PROBLEM TO SOLVE:
Reproduce the material below line for line, leaving out the pictures.
** start of DATA FOR THIS EXERCISE **
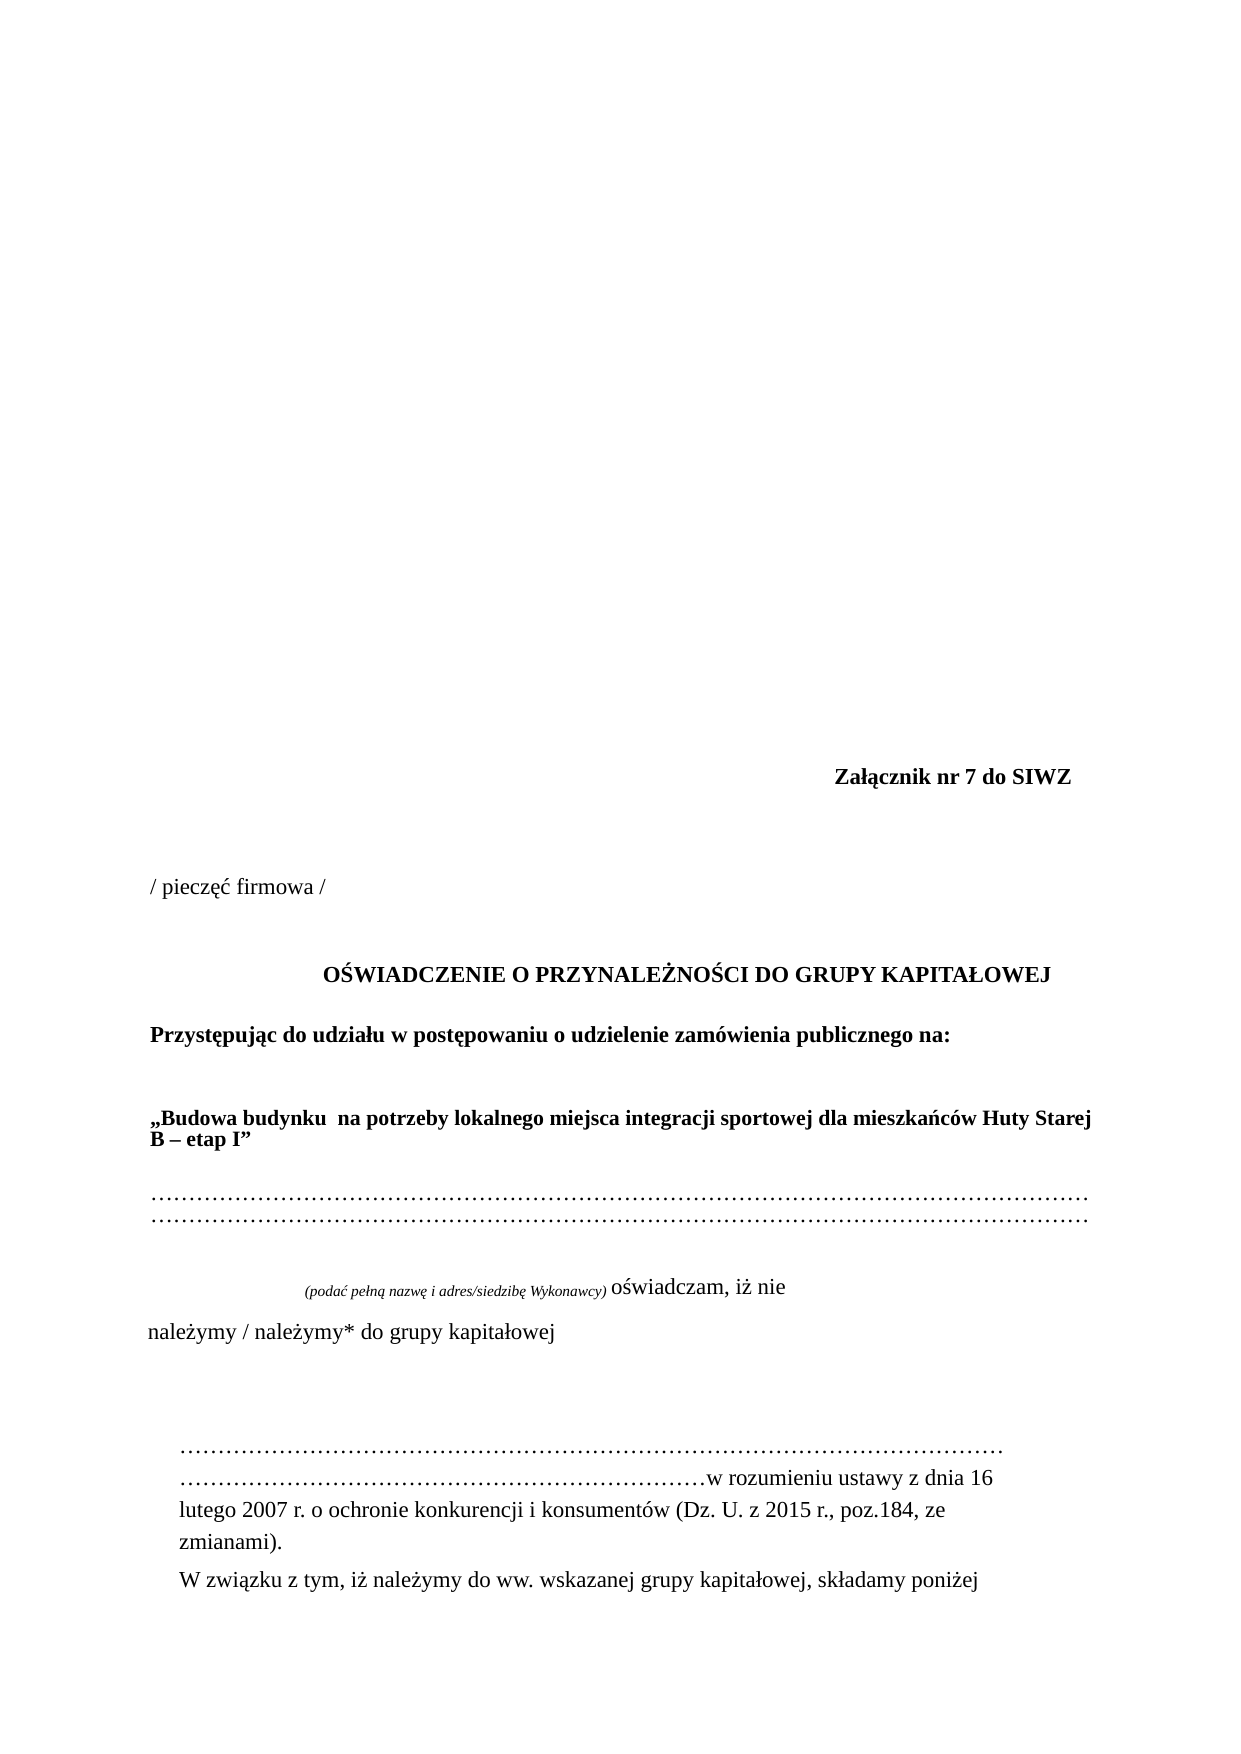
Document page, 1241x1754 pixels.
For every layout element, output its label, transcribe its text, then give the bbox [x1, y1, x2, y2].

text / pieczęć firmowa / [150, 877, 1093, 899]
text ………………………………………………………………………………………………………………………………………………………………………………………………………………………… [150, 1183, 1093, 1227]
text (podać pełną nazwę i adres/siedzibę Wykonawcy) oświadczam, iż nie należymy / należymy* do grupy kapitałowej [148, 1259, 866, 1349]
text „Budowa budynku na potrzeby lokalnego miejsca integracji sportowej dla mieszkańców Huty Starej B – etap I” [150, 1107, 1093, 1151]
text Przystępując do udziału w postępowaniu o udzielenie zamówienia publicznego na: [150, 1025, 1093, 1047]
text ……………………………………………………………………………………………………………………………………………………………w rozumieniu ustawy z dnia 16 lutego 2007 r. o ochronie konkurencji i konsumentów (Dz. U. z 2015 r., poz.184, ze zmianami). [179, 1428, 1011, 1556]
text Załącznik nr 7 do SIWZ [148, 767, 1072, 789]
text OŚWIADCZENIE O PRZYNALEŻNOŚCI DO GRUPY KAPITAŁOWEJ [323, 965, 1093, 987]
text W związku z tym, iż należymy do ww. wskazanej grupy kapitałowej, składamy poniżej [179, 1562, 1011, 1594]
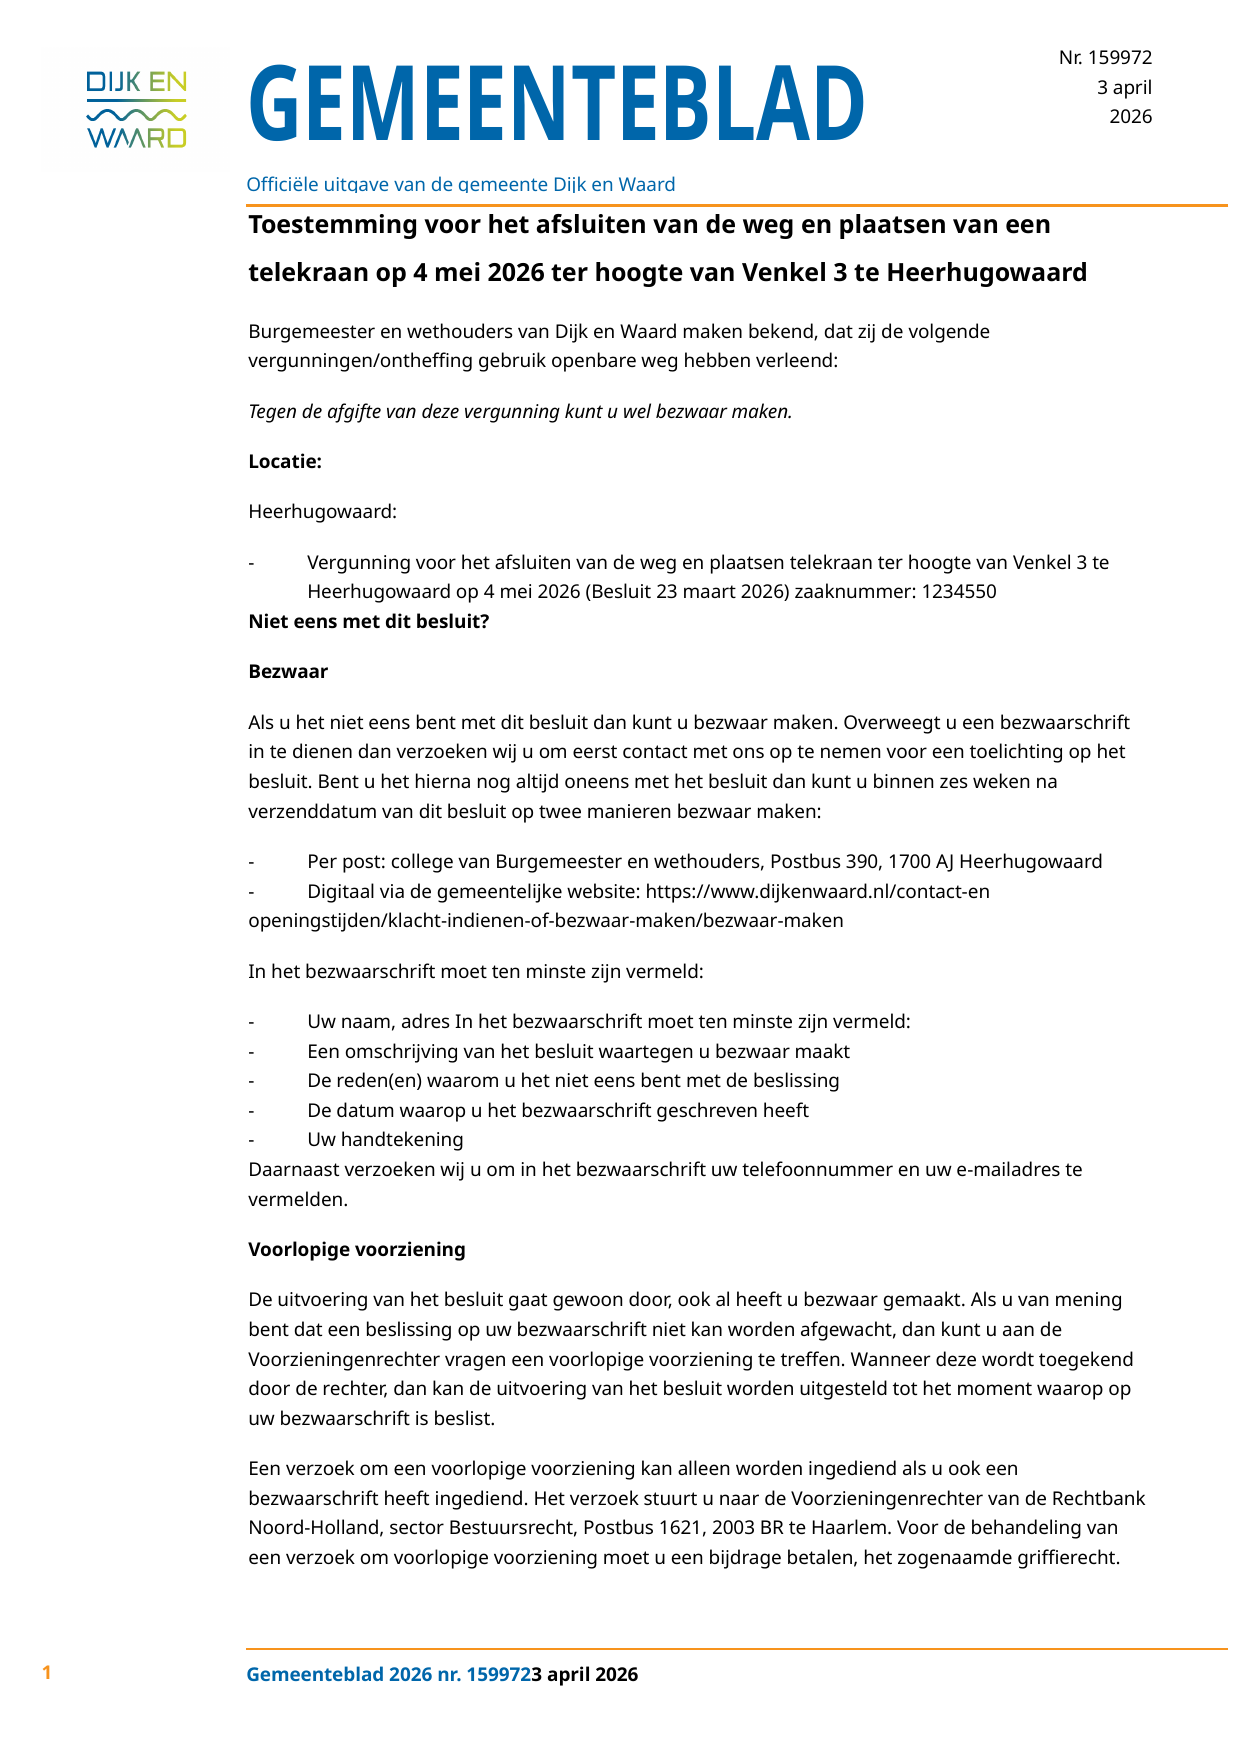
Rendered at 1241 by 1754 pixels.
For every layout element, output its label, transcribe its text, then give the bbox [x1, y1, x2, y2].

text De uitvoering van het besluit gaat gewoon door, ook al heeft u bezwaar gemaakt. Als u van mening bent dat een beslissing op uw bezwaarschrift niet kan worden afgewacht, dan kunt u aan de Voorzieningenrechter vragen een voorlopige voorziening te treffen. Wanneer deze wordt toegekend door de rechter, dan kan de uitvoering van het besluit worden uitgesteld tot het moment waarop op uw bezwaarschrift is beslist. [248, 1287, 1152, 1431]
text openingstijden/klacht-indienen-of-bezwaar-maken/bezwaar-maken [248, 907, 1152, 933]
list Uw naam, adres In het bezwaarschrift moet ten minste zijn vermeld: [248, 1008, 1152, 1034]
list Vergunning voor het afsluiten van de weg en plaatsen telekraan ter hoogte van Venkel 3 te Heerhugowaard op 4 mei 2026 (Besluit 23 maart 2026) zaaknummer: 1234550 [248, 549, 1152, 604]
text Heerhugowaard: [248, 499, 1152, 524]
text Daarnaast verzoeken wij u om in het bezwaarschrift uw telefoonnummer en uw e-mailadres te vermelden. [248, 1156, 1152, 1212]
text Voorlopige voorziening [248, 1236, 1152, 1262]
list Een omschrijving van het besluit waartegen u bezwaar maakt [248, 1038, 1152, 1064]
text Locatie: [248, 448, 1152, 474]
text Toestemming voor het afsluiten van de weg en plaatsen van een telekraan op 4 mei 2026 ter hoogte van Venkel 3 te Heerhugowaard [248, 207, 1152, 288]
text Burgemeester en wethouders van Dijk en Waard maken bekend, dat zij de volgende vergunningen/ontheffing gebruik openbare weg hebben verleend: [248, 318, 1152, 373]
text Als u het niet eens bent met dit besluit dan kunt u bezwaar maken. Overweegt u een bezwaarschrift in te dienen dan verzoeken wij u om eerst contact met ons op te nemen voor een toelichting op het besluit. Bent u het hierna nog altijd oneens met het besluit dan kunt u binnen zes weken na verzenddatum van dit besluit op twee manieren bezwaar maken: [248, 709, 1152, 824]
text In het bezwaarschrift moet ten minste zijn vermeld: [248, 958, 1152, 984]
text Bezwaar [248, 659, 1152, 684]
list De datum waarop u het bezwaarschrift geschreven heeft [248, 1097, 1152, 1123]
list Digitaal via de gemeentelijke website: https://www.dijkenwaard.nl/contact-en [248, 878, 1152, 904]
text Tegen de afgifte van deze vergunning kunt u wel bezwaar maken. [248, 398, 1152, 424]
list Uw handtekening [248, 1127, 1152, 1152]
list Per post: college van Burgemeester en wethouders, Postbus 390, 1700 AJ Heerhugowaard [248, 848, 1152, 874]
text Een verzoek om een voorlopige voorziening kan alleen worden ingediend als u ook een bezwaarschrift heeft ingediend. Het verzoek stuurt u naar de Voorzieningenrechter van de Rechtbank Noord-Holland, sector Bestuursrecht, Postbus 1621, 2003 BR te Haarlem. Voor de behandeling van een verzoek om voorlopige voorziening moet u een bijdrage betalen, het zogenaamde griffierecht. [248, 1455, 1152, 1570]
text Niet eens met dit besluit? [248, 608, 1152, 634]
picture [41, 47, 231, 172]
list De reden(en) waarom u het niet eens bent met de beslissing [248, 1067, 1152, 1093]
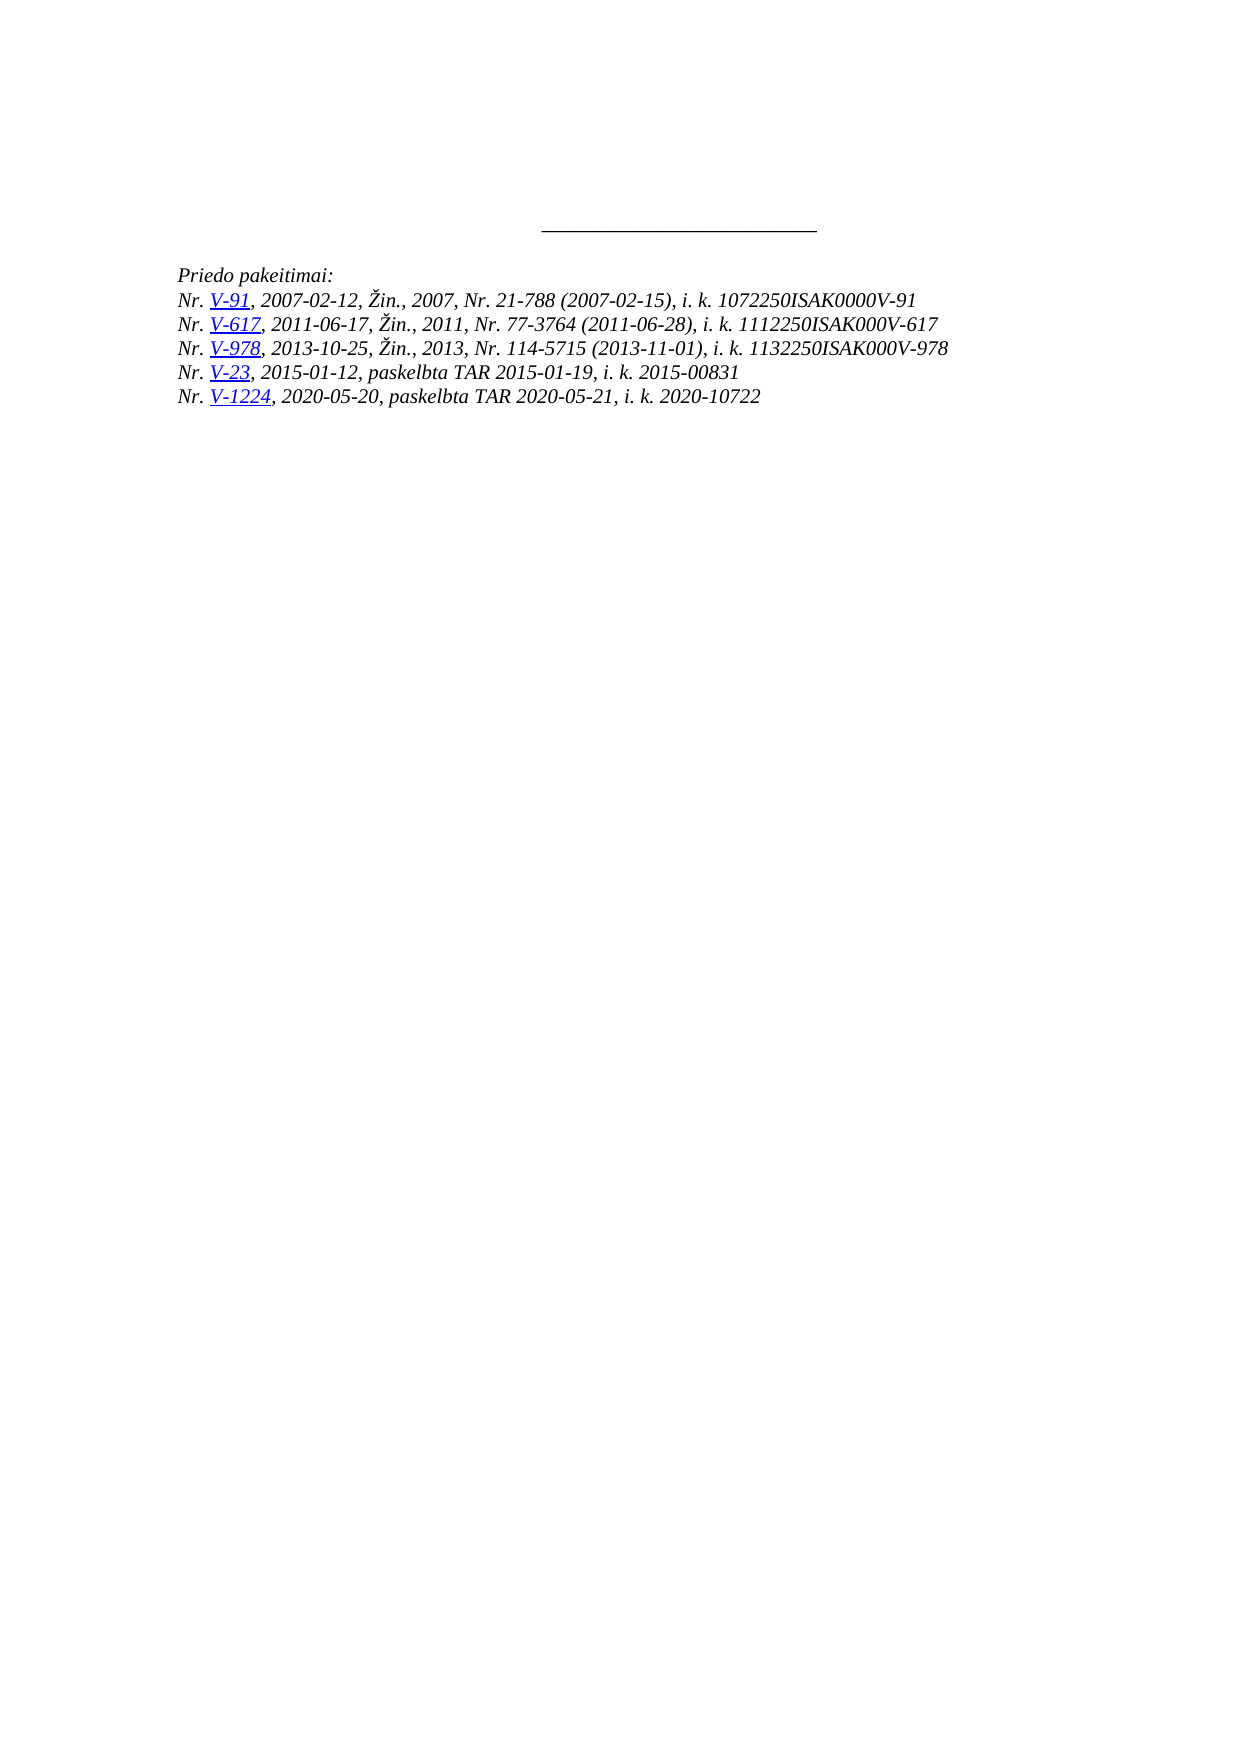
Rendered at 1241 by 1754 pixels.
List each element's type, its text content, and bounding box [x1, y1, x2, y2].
** end of DATA FOR THIS EXERCISE **
RESPONSE TO THIS EXERCISE:
Document page, 1241x1754 pixels.
For every layout element, output its label, transcribe its text, then give the bbox [x1, y1, x2, y2].

text / pieczęć firmowa / [150, 877, 1093, 899]
text ………………………………………………………………………………………………………………………………………………………………………………………………………………………… [150, 1183, 1093, 1227]
text (podać pełną nazwę i adres/siedzibę Wykonawcy) oświadczam, iż nie należymy / należymy* do grupy kapitałowej [148, 1259, 866, 1349]
text „Budowa budynku na potrzeby lokalnego miejsca integracji sportowej dla mieszkańców Huty Starej B – etap I” [150, 1107, 1093, 1151]
text Przystępując do udziału w postępowaniu o udzielenie zamówienia publicznego na: [150, 1025, 1093, 1047]
text ……………………………………………………………………………………………………………………………………………………………w rozumieniu ustawy z dnia 16 lutego 2007 r. o ochronie konkurencji i konsumentów (Dz. U. z 2015 r., poz.184, ze zmianami). [179, 1428, 1011, 1556]
text Załącznik nr 7 do SIWZ [148, 767, 1072, 789]
text OŚWIADCZENIE O PRZYNALEŻNOŚCI DO GRUPY KAPITAŁOWEJ [323, 965, 1093, 987]
text W związku z tym, iż należymy do ww. wskazanej grupy kapitałowej, składamy poniżej [179, 1562, 1011, 1594]
Rendered at 1241 by 1754 pixels.
For every layout element, output its label, transcribe its text, then give the bbox [x1, y1, x2, y2].

text De uitvoering van het besluit gaat gewoon door, ook al heeft u bezwaar gemaakt. Als u van mening bent dat een beslissing op uw bezwaarschrift niet kan worden afgewacht, dan kunt u aan de Voorzieningenrechter vragen een voorlopige voorziening te treffen. Wanneer deze wordt toegekend door de rechter, dan kan de uitvoering van het besluit worden uitgesteld tot het moment waarop op uw bezwaarschrift is beslist. [248, 1287, 1152, 1431]
text openingstijden/klacht-indienen-of-bezwaar-maken/bezwaar-maken [248, 907, 1152, 933]
list Uw naam, adres In het bezwaarschrift moet ten minste zijn vermeld: [248, 1008, 1152, 1034]
list Vergunning voor het afsluiten van de weg en plaatsen telekraan ter hoogte van Venkel 3 te Heerhugowaard op 4 mei 2026 (Besluit 23 maart 2026) zaaknummer: 1234550 [248, 549, 1152, 604]
text Heerhugowaard: [248, 499, 1152, 524]
text Daarnaast verzoeken wij u om in het bezwaarschrift uw telefoonnummer en uw e-mailadres te vermelden. [248, 1156, 1152, 1212]
text Voorlopige voorziening [248, 1236, 1152, 1262]
list Een omschrijving van het besluit waartegen u bezwaar maakt [248, 1038, 1152, 1064]
text Locatie: [248, 448, 1152, 474]
text Toestemming voor het afsluiten van de weg en plaatsen van een telekraan op 4 mei 2026 ter hoogte van Venkel 3 te Heerhugowaard [248, 207, 1152, 288]
text Burgemeester en wethouders van Dijk en Waard maken bekend, dat zij de volgende vergunningen/ontheffing gebruik openbare weg hebben verleend: [248, 318, 1152, 373]
text Als u het niet eens bent met dit besluit dan kunt u bezwaar maken. Overweegt u een bezwaarschrift in te dienen dan verzoeken wij u om eerst contact met ons op te nemen voor een toelichting op het besluit. Bent u het hierna nog altijd oneens met het besluit dan kunt u binnen zes weken na verzenddatum van dit besluit op twee manieren bezwaar maken: [248, 709, 1152, 824]
text In het bezwaarschrift moet ten minste zijn vermeld: [248, 958, 1152, 984]
text Bezwaar [248, 659, 1152, 684]
list De datum waarop u het bezwaarschrift geschreven heeft [248, 1097, 1152, 1123]
list Digitaal via de gemeentelijke website: https://www.dijkenwaard.nl/contact-en [248, 878, 1152, 904]
text Tegen de afgifte van deze vergunning kunt u wel bezwaar maken. [248, 398, 1152, 424]
list Uw handtekening [248, 1127, 1152, 1152]
list Per post: college van Burgemeester en wethouders, Postbus 390, 1700 AJ Heerhugowaard [248, 848, 1152, 874]
text Een verzoek om een voorlopige voorziening kan alleen worden ingediend als u ook een bezwaarschrift heeft ingediend. Het verzoek stuurt u naar de Voorzieningenrechter van de Rechtbank Noord-Holland, sector Bestuursrecht, Postbus 1621, 2003 BR te Haarlem. Voor de behandeling van een verzoek om voorlopige voorziening moet u een bijdrage betalen, het zogenaamde griffierecht. [248, 1455, 1152, 1570]
text Niet eens met dit besluit? [248, 608, 1152, 634]
picture [41, 47, 231, 172]
list De reden(en) waarom u het niet eens bent met de beslissing [248, 1067, 1152, 1093]
Rendered at 1241 by 1754 pixels.
List each element's type, its text content, and bounding box [x1, y1, x2, y2].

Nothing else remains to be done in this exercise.